Texto fuente |
↓

En esta vasta acción todos están implicados: familias, médicos y agentes sociales y sanitarios. La investigación médica se encuentra a veces ante opciones difíciles cuando se trata, por ejemplo, de lograr un buen equilibrio entre insistencia y desistencia terapéutica para garantizar los tratamientos adecuados a las necesidades reales de los pequeños pacientes, sin caer en la tentación del experimentalismo. No es superfluo recordar que toda intervención médica debe buscar siempre el verdadero bien del niño, considerado en su dignidad de sujeto humano con plenos derechos. Por tanto, es necesario cuidarlo siempre con amor, para ayudarle a afrontar el sufrimiento y la enfermedad, incluso antes del nacimiento, de modo adecuado a su situación.

Además, teniendo en cuenta el impacto emotivo debido a la enfermedad y a los tratamientos a los que se somete al niño, los cuales a menudo resultan particularmente invasores, es importante garantizarle una comunicación constante con sus familiares. Si los agentes sanitarios, médicos y enfermeros, sienten el peso del sufrimiento de los pequeños pacientes a los que atienden, se puede imaginar muy bien ¡cuánto más fuerte es el dolor que viven los padres! Los aspectos sanitario y humano jamás deben separarse, y toda estructura asistencial y sanitaria, sobre todo si está animada por un auténtico espíritu cristiano, tiene el deber de ofrecer lo mejor en competencia y humanidad. El enfermo, de modo especial el niño, comprende sobre todo el lenguaje de la ternura y del amor, expresado a través de un servicio solícito, paciente y generoso, animado en los creyentes por el deseo de manifestar la misma predilección que Jesús sentía por los niños.

↑

Información proporcionada |
↓

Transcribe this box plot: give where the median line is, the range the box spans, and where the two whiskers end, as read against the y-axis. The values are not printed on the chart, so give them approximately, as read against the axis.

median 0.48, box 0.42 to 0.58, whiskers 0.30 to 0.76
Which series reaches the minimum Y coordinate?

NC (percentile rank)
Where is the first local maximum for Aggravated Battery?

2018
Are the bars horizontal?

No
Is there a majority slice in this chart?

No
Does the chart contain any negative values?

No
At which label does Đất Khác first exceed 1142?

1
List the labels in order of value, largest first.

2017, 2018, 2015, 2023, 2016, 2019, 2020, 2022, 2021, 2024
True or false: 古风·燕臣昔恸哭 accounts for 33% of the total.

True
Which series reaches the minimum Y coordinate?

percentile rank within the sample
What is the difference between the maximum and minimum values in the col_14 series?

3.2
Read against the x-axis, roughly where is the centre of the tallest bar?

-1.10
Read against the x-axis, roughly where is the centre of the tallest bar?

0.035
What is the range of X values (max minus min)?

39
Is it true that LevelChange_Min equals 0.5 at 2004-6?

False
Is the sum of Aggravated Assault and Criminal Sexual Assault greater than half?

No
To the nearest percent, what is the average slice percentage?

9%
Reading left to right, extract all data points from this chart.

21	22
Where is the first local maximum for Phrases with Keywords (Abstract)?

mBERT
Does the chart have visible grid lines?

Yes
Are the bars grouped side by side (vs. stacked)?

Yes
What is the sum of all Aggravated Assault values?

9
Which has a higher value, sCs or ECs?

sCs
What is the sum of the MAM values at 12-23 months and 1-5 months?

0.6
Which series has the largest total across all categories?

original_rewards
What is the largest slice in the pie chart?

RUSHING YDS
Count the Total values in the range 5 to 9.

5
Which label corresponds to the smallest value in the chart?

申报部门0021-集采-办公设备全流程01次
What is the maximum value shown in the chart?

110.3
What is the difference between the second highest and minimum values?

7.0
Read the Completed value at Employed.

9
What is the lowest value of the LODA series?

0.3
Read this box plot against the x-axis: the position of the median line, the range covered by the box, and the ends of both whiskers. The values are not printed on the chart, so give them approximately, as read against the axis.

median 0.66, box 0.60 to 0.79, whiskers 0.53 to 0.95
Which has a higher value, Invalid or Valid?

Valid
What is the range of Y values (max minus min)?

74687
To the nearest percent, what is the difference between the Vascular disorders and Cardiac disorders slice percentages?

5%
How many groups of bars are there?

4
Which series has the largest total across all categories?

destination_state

↑

Responde las preguntas siguientes con lo que dice el texto fuente sobre la atención a los niños enfermos.
(a) ¿Entre qué dos cosas debe lograr un buen equilibrio la investigación médica?
(b) ¿Qué dos aspectos jamás deben separarse?
(c) ¿Qué lenguaje comprende sobre todo el enfermo, de modo especial el niño?

Respuesta |
(a) Entre insistencia y desistencia terapéutica.
(b) El aspecto sanitario y el humano.
(c) El lenguaje de la ternura y del amor.